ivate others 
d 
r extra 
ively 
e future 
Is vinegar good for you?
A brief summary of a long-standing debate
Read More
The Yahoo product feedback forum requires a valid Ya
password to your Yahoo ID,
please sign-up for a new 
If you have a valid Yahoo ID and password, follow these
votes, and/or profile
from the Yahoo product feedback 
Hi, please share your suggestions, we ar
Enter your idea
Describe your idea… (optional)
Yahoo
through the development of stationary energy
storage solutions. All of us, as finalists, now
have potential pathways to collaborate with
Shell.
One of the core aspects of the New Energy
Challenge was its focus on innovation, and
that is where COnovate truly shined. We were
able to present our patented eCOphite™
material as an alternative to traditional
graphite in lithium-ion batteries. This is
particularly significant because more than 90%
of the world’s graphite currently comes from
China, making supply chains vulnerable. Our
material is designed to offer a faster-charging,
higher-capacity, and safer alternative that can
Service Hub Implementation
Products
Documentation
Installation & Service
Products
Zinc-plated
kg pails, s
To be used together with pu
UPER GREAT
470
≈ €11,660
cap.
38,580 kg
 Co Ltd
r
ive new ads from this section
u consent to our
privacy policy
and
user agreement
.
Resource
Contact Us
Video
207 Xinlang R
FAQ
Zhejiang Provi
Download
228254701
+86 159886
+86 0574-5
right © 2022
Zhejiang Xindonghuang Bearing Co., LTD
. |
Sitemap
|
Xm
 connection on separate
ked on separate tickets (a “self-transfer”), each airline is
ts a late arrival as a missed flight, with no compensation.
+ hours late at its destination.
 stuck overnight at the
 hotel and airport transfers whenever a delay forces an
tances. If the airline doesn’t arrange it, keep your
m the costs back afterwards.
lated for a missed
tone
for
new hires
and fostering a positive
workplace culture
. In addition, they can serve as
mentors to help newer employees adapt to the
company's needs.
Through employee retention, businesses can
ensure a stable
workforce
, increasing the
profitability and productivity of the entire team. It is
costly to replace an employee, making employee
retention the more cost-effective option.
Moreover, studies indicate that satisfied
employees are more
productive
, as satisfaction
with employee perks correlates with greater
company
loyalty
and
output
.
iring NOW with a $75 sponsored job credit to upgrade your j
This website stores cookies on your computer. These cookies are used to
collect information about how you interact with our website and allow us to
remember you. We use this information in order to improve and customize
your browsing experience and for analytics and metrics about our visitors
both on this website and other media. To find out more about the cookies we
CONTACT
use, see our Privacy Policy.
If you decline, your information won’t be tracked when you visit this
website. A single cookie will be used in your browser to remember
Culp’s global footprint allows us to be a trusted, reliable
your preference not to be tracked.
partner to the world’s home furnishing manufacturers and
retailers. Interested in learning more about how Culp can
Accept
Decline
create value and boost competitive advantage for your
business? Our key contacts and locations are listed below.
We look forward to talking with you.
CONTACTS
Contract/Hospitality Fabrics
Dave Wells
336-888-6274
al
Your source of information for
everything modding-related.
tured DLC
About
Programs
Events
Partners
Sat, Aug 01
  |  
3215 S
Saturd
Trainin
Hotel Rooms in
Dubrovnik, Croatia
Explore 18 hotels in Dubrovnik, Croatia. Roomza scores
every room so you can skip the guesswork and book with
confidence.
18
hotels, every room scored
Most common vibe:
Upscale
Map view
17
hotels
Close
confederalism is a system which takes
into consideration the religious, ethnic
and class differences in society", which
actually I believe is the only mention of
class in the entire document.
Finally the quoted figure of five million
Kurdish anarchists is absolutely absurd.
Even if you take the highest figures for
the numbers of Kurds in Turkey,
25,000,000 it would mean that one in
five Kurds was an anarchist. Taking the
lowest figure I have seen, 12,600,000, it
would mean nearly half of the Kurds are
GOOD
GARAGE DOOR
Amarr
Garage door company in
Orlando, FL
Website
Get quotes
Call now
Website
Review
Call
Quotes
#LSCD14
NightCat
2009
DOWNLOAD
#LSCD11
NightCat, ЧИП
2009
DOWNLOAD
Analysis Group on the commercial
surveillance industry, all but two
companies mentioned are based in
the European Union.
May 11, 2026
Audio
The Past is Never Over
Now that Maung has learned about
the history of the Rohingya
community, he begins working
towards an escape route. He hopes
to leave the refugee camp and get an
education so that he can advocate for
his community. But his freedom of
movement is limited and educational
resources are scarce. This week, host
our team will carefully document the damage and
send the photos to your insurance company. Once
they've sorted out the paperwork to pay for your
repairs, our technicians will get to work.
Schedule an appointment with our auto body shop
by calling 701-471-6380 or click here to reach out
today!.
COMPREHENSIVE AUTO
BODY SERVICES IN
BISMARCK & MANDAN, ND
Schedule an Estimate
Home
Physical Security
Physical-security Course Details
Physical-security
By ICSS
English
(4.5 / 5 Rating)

Task details:
The expected output is every record, repeated exactly.

Solution to this problem:
ivate others 
d 
r extra 
ively 
e future 
Is vinegar good for you?
A brief summary of a long-standing debate
Read More
The Yahoo product feedback forum requires a valid Ya
password to your Yahoo ID,
please sign-up for a new 
If you have a valid Yahoo ID and password, follow these
votes, and/or profile
from the Yahoo product feedback 
Hi, please share your suggestions, we ar
Enter your idea
Describe your idea… (optional)
Yahoo
through the development of stationary energy
storage solutions. All of us, as finalists, now
have potential pathways to collaborate with
Shell.
One of the core aspects of the New Energy
Challenge was its focus on innovation, and
that is where COnovate truly shined. We were
able to present our patented eCOphite™
material as an alternative to traditional
graphite in lithium-ion batteries. This is
particularly significant because more than 90%
of the world’s graphite currently comes from
China, making supply chains vulnerable. Our
material is designed to offer a faster-charging,
higher-capacity, and safer alternative that can
Service Hub Implementation
Products
Documentation
Installation & Service
Products
Zinc-plated
kg pails, s
To be used together with pu
UPER GREAT
470
≈ €11,660
cap.
38,580 kg
 Co Ltd
r
ive new ads from this section
u consent to our
privacy policy
and
user agreement
.
Resource
Contact Us
Video
207 Xinlang R
FAQ
Zhejiang Provi
Download
228254701
+86 159886
+86 0574-5
right © 2022
Zhejiang Xindonghuang Bearing Co., LTD
. |
Sitemap
|
Xm
 connection on separate
ked on separate tickets (a “self-transfer”), each airline is
ts a late arrival as a missed flight, with no compensation.
+ hours late at its destination.
 stuck overnight at the
 hotel and airport transfers whenever a delay forces an
tances. If the airline doesn’t arrange it, keep your
m the costs back afterwards.
lated for a missed
tone
for
new hires
and fostering a positive
workplace culture
. In addition, they can serve as
mentors to help newer employees adapt to the
company's needs.
Through employee retention, businesses can
ensure a stable
workforce
, increasing the
profitability and productivity of the entire team. It is
costly to replace an employee, making employee
retention the more cost-effective option.
Moreover, studies indicate that satisfied
employees are more
productive
, as satisfaction
with employee perks correlates with greater
company
loyalty
and
output
.
iring NOW with a $75 sponsored job credit to upgrade your j
This website stores cookies on your computer. These cookies are used to
collect information about how you interact with our website and allow us to
remember you. We use this information in order to improve and customize
your browsing experience and for analytics and metrics about our visitors
both on this website and other media. To find out more about the cookies we
CONTACT
use, see our Privacy Policy.
If you decline, your information won’t be tracked when you visit this
website. A single cookie will be used in your browser to remember
Culp’s global footprint allows us to be a trusted, reliable
your preference not to be tracked.
partner to the world’s home furnishing manufacturers and
retailers. Interested in learning more about how Culp can
Accept
Decline
create value and boost competitive advantage for your
business? Our key contacts and locations are listed below.
We look forward to talking with you.
CONTACTS
Contract/Hospitality Fabrics
Dave Wells
336-888-6274
al
Your source of information for
everything modding-related.
tured DLC
About
Programs
Events
Partners
Sat, Aug 01
  |  
3215 S
Saturd
Trainin
Hotel Rooms in
Dubrovnik, Croatia
Explore 18 hotels in Dubrovnik, Croatia. Roomza scores
every room so you can skip the guesswork and book with
confidence.
18
hotels, every room scored
Most common vibe:
Upscale
Map view
17
hotels
Close
confederalism is a system which takes
into consideration the religious, ethnic
and class differences in society", which
actually I believe is the only mention of
class in the entire document.
Finally the quoted figure of five million
Kurdish anarchists is absolutely absurd.
Even if you take the highest figures for
the numbers of Kurds in Turkey,
25,000,000 it would mean that one in
five Kurds was an anarchist. Taking the
lowest figure I have seen, 12,600,000, it
would mean nearly half of the Kurds are
GOOD
GARAGE DOOR
Amarr
Garage door company in
Orlando, FL
Website
Get quotes
Call now
Website
Review
Call
Quotes
#LSCD14
NightCat
2009
DOWNLOAD
#LSCD11
NightCat, ЧИП
2009
DOWNLOAD
Analysis Group on the commercial
surveillance industry, all but two
companies mentioned are based in
the European Union.
May 11, 2026
Audio
The Past is Never Over
Now that Maung has learned about
the history of the Rohingya
community, he begins working
towards an escape route. He hopes
to leave the refugee camp and get an
education so that he can advocate for
his community. But his freedom of
movement is limited and educational
resources are scarce. This week, host
our team will carefully document the damage and
send the photos to your insurance company. Once
they've sorted out the paperwork to pay for your
repairs, our technicians will get to work.
Schedule an appointment with our auto body shop
by calling 701-471-6380 or click here to reach out
today!.
COMPREHENSIVE AUTO
BODY SERVICES IN
BISMARCK & MANDAN, ND
Schedule an Estimate
Home
Physical Security
Physical-security Course Details
Physical-security
By ICSS
English
(4.5 / 5 Rating)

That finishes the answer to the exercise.